• _WORK TASK_:
Answer these questions using the turkey bones text below:
1. At which archaeological site were the bones recovered?
2. To which species did researchers assume turkey bones previously recovered from Maya sites belonged?
3. In what year were the fossils sent to Thornton for identification?

• _EXCERPT TO READ_:

---+---

The Mexican turkey is the ancestor of all domestic turkeys consumed in the world today and Mesoamerica’s only indigenous domesticated animal. The discovery of the bones south of the turkey’s natural range shows animal exchange occurred from northern Mesoamerica to the Maya cultural region during the Late Preclassic period from 300 B.C. to A.D. 100.
“This research has consequences for understanding Maya subsistence because they would have had access to a controlled, managed resource,” Thornton says. “The turkey bones came from right within the ceremonial precinct of the site, so these are probably the remains of some sort of elite sacrifice, meal, or feast.”
The bones were recovered from the El Mirador archaeological site, one of the largest and most developed Preclassic locations found in the Maya lowlands. The site contains massive temple complexes, some of the largest Maya architecture ever constructed.
“Plant and animal domestication suggests a much more complex relationship between humans and the environment—you’re intentionally modifying it and controlling it,” Thornton says.
Researchers assumed turkey bones previously recovered from Maya sites belonged to the native ocellated turkey, Meleagris ocellata. The new evidence means researchers may need to re-examine previously recovered bones, says Florida State University anthropology professor emeritus Mary Pohl.
“This study is extremely significant and I think it opens up a whole new perspective on the Maya and animal domestication,” Pohl says. “I find it especially interesting that these turkey bones are in this very special pyramid context because people often think of turkeys as something to eat, but they were probably making some sort of special offerings of them, which would go along with the fact that they brought them in from a long distance.”
Florida Museum researchers hope a new grant from the National Science Foundation will help answer some of the questions the study has raised about the history of turkey rearing and domestication in Mesoamerica.
“The turkeys were brought in, they weren’t local, but we don’t know if they were brought in and then killed shortly after, used as a trade item, or bred on-site after an even earlier introduction,” Thornton says. “The El Mirador study is really just a tantalizing piece of the puzzle and we still have a lot left to learn and explore.”
While the fossils were originally excavated in the 1980s, they were displayed in the Brigham Young University Museum of Peoples and Cultures until being sent to Thornton for identification in 2004.
Researchers from the Florida Museum of Natural History, Simon Fraser University, and Brigham Young University co-authored the study.

---+---

(Records in a dataset)
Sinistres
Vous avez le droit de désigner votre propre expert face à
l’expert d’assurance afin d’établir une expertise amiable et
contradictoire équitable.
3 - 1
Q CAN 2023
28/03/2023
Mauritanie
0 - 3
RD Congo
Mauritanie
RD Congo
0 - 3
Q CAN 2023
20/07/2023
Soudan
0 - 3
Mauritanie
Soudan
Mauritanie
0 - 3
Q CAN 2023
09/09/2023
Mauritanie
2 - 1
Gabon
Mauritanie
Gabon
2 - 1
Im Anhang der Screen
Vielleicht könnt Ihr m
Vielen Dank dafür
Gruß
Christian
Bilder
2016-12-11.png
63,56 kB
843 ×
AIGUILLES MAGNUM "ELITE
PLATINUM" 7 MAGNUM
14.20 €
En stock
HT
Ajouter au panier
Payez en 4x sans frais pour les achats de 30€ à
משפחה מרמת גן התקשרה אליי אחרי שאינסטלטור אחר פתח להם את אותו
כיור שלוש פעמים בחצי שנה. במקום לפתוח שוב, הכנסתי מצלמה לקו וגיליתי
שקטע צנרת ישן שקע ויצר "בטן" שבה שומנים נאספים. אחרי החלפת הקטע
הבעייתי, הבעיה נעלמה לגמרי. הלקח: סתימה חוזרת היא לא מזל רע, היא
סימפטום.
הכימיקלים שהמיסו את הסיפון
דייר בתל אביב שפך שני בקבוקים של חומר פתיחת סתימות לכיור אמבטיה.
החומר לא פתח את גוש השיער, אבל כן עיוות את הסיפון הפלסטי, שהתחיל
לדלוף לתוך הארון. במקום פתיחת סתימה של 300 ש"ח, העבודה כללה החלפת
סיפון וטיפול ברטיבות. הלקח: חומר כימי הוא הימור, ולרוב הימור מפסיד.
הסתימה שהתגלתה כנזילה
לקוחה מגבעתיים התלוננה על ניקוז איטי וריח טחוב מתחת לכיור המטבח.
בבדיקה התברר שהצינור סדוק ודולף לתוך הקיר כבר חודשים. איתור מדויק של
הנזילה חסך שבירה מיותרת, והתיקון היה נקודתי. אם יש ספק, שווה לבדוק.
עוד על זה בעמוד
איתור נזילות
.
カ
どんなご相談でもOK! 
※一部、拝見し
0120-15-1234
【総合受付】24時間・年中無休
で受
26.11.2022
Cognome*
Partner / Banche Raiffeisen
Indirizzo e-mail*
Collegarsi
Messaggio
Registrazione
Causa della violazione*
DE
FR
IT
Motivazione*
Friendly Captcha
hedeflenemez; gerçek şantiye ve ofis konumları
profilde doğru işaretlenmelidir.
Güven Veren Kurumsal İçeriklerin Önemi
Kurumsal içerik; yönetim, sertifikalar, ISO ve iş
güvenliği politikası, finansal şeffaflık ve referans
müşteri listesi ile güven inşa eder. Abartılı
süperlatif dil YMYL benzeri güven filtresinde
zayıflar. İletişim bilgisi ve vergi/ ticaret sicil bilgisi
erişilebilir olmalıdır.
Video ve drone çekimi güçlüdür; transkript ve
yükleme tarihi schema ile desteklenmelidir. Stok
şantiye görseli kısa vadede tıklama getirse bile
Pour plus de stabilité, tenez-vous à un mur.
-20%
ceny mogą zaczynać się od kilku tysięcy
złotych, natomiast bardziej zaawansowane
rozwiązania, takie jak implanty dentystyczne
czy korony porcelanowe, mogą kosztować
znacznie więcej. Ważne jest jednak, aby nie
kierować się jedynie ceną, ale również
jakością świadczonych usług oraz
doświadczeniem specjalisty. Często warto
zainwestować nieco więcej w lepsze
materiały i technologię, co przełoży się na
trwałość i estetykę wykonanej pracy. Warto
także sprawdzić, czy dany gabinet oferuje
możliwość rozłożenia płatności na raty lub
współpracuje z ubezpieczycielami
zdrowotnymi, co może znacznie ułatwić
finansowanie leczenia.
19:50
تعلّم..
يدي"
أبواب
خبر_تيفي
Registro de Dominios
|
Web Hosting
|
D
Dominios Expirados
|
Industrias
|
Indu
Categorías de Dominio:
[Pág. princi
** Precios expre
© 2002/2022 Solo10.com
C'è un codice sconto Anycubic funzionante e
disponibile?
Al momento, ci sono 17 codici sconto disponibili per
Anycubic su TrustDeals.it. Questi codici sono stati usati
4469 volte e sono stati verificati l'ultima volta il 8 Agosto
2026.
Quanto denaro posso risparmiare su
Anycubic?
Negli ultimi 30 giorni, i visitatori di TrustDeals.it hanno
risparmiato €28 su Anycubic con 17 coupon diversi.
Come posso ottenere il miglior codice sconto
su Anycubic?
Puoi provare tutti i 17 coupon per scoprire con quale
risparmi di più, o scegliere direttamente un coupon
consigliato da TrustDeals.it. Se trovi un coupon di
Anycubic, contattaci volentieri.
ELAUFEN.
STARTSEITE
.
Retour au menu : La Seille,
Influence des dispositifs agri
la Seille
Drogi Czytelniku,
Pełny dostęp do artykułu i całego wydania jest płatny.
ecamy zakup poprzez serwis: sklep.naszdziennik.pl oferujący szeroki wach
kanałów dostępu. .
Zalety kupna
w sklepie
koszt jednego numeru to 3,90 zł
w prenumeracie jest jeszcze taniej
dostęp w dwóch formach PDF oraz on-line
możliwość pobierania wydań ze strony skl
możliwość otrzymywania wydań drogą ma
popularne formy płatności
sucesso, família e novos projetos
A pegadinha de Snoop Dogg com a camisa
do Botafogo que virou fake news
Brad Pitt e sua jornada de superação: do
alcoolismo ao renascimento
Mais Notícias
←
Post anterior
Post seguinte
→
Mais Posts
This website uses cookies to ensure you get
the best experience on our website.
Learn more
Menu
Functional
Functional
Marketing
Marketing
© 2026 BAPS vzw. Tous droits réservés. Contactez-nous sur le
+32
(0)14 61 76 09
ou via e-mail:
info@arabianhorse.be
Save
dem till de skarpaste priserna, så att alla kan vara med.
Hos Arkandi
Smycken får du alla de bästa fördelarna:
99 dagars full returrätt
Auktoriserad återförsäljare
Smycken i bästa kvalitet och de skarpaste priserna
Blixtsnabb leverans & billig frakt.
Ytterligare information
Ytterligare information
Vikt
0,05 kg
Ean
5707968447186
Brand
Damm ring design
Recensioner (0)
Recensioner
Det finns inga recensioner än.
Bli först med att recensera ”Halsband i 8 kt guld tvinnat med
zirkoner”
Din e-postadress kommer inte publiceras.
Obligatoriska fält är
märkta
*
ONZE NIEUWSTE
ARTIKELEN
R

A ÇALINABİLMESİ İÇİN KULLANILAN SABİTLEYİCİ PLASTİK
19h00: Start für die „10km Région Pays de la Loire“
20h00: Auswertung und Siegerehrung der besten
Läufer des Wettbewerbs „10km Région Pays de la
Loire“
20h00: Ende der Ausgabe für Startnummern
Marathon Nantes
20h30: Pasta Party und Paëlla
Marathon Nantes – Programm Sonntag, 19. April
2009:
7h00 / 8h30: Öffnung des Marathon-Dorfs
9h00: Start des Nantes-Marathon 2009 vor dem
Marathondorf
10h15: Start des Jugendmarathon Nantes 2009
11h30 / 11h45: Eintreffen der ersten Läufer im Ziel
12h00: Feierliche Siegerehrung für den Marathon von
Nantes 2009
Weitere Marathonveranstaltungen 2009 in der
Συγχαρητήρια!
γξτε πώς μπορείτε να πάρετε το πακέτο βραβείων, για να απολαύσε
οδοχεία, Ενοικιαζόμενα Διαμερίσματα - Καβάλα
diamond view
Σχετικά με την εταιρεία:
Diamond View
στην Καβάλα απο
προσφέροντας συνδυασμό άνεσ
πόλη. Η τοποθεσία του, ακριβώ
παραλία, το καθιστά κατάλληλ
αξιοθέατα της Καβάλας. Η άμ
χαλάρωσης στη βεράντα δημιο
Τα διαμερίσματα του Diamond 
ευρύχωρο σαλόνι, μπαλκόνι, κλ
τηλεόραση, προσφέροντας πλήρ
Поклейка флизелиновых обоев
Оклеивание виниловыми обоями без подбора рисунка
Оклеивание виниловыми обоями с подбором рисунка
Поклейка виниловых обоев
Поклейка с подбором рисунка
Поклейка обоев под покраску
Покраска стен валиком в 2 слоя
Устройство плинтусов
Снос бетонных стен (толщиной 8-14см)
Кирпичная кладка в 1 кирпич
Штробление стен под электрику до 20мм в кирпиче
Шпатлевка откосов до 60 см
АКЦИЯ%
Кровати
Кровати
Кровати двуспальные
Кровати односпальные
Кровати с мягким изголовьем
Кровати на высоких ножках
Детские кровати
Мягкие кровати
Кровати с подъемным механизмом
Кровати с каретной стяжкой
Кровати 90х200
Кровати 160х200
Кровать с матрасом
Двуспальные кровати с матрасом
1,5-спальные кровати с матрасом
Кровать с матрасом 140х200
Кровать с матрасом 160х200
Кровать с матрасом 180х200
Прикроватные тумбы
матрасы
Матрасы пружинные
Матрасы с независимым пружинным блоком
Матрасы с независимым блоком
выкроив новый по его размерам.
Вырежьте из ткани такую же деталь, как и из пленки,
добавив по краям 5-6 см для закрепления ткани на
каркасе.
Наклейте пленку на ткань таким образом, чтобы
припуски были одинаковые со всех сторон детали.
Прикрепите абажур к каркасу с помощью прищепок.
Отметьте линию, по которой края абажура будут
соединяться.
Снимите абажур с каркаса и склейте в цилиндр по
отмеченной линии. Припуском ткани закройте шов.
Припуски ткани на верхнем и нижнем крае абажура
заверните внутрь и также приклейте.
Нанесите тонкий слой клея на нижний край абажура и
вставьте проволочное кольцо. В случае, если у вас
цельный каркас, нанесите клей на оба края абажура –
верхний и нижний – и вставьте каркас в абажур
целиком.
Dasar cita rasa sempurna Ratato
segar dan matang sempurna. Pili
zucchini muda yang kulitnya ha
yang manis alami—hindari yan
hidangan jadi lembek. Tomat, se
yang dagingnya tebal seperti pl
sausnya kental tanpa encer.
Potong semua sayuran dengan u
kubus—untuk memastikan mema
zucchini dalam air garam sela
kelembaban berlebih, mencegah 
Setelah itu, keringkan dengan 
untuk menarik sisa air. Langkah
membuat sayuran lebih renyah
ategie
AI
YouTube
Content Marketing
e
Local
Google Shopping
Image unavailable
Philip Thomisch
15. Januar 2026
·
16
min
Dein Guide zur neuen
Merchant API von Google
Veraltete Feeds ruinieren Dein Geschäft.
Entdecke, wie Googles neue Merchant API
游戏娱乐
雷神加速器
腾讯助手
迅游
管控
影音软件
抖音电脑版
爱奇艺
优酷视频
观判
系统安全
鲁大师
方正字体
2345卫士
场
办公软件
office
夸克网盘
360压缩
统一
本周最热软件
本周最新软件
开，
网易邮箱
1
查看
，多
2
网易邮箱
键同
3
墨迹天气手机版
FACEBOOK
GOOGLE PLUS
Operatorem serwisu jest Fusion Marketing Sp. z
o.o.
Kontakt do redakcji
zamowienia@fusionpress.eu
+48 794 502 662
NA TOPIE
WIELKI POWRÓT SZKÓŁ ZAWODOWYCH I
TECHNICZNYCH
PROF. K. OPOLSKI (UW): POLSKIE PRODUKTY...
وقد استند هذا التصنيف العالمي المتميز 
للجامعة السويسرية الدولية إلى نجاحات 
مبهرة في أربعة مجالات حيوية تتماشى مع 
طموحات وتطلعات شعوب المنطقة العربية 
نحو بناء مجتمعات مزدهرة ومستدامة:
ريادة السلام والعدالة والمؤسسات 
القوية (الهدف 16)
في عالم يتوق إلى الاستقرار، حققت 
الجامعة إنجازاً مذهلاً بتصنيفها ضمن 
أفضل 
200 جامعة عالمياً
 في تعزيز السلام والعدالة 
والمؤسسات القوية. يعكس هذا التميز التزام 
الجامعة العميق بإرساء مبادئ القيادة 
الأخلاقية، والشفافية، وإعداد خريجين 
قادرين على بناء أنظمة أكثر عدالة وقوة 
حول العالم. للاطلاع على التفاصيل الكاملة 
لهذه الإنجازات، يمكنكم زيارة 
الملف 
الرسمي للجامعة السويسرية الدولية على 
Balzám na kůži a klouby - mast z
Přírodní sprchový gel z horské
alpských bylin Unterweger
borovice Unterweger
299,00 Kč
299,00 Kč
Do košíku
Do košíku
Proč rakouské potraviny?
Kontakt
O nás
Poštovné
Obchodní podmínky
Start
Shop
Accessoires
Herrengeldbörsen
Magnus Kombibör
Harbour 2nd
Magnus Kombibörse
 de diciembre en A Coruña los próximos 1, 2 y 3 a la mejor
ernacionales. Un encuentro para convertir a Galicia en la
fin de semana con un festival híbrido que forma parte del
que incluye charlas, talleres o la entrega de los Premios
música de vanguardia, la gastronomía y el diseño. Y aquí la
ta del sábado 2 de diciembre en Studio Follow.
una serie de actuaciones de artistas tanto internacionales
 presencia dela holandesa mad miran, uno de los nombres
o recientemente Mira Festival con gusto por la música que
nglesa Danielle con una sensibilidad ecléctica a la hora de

---+---

• _REPLY TO THE EXERCISE_:
1. The El Mirador archaeological site.
2. The native ocellated turkey, Meleagris ocellata.
3. 2004.